--- Text under study Enclosed Below ---

The exploited action equipped the researcher with extremely valuable skills in the field of low-power time-mode analog-to-digital conversion, both of theoretical, methodological and technical nature, designing in nanoscale CMOS technologies. The main research activity has outlined that the principle of self-injection locking, exploited so as to mitigate the nonlinear tuning curve of the VCO-based ADC, proves to be insufficiently effective, although beneficial, in completely addressing the inherent nonlinearity impairments of VCO-based ADC. However, this first phase of the action paved the way towards the second VCO-based ADC design, whose development demonstrated the suitability of an alternative linearization technique, which instead proved to be perfectly effective and allows to operate the VCO-based ADC at open-loop. In addition, such technique, which leverage on a mixed voltage-current mode tuning scheme based on a programmable resistive-network, further allows the ADC to be operated at the ultra-low supply voltage of 0.2V thus considerably decreasing its power consumption and significantly improving the overall ADC power efficiency.
The work performed can be divided into three distinguished phases: 1) experimental validation of the first circuit prototype, 2) second design iteration and 3) experimental validation of the second prototype. The first phase validated the idea implemented in the first design, thus verifying the validity of all of the assumptions made in the feasibility study presented in the grant proposal of this project. The outcomes from this first phase represented the starting point of the second phase, whose focus was to refine and explore alternative linearization techniques suitable for operating the VCO-based ADC at open loop and to moreover extend the applications scenario to ultra-low-voltage applications. The third phase dealt instead with the electrical measurements of the second IC prototype, fabricated in the low-power flavor of a standard 28nm bulk CMOS technology.
Among the aforementioned three phases of the project, only the third and last one produced relevant results of scientific interest for the wider microelectronics community, whereas the first two served the fundamental purpose of building the necessary knowledge to bring the project towards the good level of maturity achieved so far. Considering the main project activities (i.e. those related to the above-mentioned three phases), the outcome of this action is an ultra-low power open-loop VCO-based ADC operating under a 0.2V nominal supply voltage and dissipating a power consumption of 7 uW at a sampling rate of 30 MS/s, while achieving at 11-bit effective number of bits (ENOB), thus resulting in a best-of-class power efficiency among deep subthreshold and near threshold ADCs.
The achieved results have been disseminated in three ways: in 2017 through a conference (IEEE International Conference on Event-Based Control, Communication and Signal Processing) and a workshop at the AGH University of Technology in Krakow, while in early 2019 through a journal paper (IEEE Solid-State Circuits Letters).
The exploited action significantly progressed beyond the state-of-the-art in VCO-based ADCs. Focusing on IoT applications, the proposed design outperforms all of the previously published VCO-based ADCs as for power efficiency, as well as sub- and near-threshold ADCs with similar bandwidth, while achieving an ENOB higher then 10-bit at open-loop and against 20% supply voltage variations and on multiple measured ICs, thus demonstrating robustness versus Process and Voltage variations.
The results achieved by this action provide strong evidence that the VCO-based ADCs are among the preferable candidates for ULP and ULV nanoscale CMOS SoCs, thus particularly suitable for future 7 and 5 nm CMOS process nodes.

--- End of Enclosed Text under study ---
--- Information supplied Enclosed Below ---

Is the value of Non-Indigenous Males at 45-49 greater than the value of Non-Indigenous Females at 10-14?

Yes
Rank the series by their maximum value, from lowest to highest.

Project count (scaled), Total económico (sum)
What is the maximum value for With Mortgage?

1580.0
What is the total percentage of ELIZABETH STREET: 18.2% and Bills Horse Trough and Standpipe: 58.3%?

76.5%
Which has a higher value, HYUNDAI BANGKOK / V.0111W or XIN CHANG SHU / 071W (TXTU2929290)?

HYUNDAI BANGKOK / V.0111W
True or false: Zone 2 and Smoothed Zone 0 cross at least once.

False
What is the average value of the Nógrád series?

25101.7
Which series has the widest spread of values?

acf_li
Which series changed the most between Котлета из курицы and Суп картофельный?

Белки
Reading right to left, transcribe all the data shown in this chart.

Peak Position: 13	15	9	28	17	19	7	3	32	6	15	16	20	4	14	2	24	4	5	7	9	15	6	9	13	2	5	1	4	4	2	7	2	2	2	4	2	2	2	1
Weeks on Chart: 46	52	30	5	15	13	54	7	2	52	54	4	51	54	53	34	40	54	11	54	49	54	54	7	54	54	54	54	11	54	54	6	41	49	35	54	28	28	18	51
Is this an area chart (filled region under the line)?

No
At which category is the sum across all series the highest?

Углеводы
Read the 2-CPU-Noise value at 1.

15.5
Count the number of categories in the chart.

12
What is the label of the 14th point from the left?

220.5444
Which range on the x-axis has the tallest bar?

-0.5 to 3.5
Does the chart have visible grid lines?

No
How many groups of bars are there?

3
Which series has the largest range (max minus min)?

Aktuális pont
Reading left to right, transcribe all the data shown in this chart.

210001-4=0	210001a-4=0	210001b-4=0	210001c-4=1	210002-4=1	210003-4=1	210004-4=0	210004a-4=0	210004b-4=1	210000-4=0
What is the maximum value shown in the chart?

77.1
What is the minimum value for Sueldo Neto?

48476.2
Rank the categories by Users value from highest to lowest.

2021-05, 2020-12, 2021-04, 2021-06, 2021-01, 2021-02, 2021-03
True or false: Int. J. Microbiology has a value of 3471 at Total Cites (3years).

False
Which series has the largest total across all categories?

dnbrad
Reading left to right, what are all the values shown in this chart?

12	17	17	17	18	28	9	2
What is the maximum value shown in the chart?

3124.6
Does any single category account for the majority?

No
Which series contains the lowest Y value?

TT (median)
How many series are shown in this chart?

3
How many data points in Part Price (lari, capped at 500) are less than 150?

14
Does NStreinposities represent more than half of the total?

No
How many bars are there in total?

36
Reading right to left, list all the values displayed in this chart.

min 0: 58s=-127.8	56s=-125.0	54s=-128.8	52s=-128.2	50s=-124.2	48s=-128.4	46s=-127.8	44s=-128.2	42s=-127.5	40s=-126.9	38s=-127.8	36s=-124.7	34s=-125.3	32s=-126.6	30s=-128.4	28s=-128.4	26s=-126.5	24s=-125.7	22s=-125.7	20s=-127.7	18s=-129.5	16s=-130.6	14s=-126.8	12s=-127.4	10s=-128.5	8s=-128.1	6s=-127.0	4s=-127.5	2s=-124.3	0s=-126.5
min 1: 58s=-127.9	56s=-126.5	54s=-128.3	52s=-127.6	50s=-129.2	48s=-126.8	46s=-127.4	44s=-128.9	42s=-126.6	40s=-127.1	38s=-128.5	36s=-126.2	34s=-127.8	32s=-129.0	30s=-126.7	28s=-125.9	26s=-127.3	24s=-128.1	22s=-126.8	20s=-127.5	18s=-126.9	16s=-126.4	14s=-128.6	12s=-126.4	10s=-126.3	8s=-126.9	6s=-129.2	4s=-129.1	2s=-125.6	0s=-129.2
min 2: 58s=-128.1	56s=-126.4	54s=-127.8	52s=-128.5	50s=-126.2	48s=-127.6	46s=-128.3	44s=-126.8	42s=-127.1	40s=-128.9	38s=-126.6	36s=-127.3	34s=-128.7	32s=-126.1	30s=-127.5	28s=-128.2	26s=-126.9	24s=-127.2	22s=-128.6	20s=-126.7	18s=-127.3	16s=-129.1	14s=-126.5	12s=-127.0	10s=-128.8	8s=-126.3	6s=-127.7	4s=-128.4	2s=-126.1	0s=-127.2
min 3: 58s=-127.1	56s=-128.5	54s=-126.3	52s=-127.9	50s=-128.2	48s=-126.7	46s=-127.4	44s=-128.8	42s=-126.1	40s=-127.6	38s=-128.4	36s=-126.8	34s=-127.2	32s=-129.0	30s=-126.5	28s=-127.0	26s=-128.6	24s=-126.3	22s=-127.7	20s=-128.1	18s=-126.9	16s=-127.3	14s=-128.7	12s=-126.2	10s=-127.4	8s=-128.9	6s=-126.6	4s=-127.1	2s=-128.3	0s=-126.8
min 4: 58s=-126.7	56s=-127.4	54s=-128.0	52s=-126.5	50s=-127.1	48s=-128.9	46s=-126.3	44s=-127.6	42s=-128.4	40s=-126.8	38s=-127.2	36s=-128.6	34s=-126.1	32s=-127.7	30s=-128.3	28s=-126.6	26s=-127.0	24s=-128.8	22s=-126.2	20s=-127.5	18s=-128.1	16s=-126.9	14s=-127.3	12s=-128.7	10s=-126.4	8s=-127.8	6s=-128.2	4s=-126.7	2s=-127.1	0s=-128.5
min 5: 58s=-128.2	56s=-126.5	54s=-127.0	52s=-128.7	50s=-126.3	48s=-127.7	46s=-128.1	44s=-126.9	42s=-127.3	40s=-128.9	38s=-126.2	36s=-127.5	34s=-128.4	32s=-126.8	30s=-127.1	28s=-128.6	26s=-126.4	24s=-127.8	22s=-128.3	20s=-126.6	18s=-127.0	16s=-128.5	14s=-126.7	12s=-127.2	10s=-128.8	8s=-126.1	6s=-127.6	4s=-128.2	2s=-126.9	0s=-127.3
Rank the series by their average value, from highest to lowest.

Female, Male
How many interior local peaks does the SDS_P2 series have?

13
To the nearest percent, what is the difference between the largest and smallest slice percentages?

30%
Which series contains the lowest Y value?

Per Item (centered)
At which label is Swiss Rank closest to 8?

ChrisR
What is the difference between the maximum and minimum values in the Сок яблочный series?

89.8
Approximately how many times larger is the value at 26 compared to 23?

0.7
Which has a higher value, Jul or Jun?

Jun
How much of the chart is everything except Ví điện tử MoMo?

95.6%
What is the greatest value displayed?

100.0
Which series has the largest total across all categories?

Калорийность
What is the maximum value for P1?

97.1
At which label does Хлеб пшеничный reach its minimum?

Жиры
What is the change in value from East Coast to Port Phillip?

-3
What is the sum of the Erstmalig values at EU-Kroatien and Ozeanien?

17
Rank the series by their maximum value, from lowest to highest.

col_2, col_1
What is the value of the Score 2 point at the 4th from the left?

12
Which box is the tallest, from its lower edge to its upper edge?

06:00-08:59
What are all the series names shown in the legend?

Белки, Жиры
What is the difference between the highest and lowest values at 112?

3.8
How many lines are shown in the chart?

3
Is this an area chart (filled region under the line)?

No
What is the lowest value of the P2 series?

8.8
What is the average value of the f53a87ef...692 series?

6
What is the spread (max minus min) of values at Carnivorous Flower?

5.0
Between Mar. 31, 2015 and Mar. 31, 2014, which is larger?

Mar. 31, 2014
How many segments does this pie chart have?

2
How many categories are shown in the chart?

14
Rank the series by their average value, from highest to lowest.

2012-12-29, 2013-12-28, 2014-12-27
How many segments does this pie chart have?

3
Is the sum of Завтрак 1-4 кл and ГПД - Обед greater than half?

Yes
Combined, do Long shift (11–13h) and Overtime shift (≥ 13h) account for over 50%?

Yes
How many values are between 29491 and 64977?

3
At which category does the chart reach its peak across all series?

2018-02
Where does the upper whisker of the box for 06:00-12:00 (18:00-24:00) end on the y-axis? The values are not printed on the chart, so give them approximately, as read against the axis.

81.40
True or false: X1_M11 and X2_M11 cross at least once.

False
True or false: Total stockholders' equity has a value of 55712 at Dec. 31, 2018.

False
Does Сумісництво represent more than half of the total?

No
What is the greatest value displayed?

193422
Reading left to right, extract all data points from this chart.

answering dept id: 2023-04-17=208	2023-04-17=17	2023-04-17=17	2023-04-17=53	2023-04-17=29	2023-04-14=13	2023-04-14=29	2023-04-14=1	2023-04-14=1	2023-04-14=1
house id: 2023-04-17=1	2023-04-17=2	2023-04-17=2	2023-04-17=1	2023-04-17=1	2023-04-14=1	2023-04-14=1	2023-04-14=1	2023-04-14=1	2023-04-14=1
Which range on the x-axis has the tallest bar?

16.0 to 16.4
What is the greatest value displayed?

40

--- End of Enclosed Information supplied ---

## Required work
1. For each statement below, say yes or no depending on whether it agrees with the project summary, and quote the words from it that decide the answer. (a) The second IC prototype was fabricated in a 28nm bulk CMOS technology. (b) Self-injection locking fully resolved the nonlinearity of the VCO-based ADC. (c) The journal paper reporting the results came out in 2017.
2. Turn the part of the rows that opens with the first row and closes with the line containing "What is the total" into a numbered list, with both ends included and blank lines left out.
The rows have no connection to the project summary.

## Responses in order
1.
(a) Yes: "fabricated in the low-power flavor of a standard 28nm bulk CMOS technology"
(b) No: "proves to be insufficiently effective, although beneficial, in completely addressing the inherent nonlinearity impairments of VCO-based ADC"
(c) No: "while in early 2019 through a journal paper (IEEE Solid-State Circuits Letters)"

2.
1. Is the value of Non-Indigenous Males at 45-49 greater than the value of Non-Indigenous Females at 10-14?
2. Yes
3. Rank the series by their maximum value, from lowest to highest.
4. Project count (scaled), Total económico (sum)
5. What is the maximum value for With Mortgage?
6. 1580.0
7. What is the total percentage of ELIZABETH STREET: 18.2% and Bills Horse Trough and Standpipe: 58.3%?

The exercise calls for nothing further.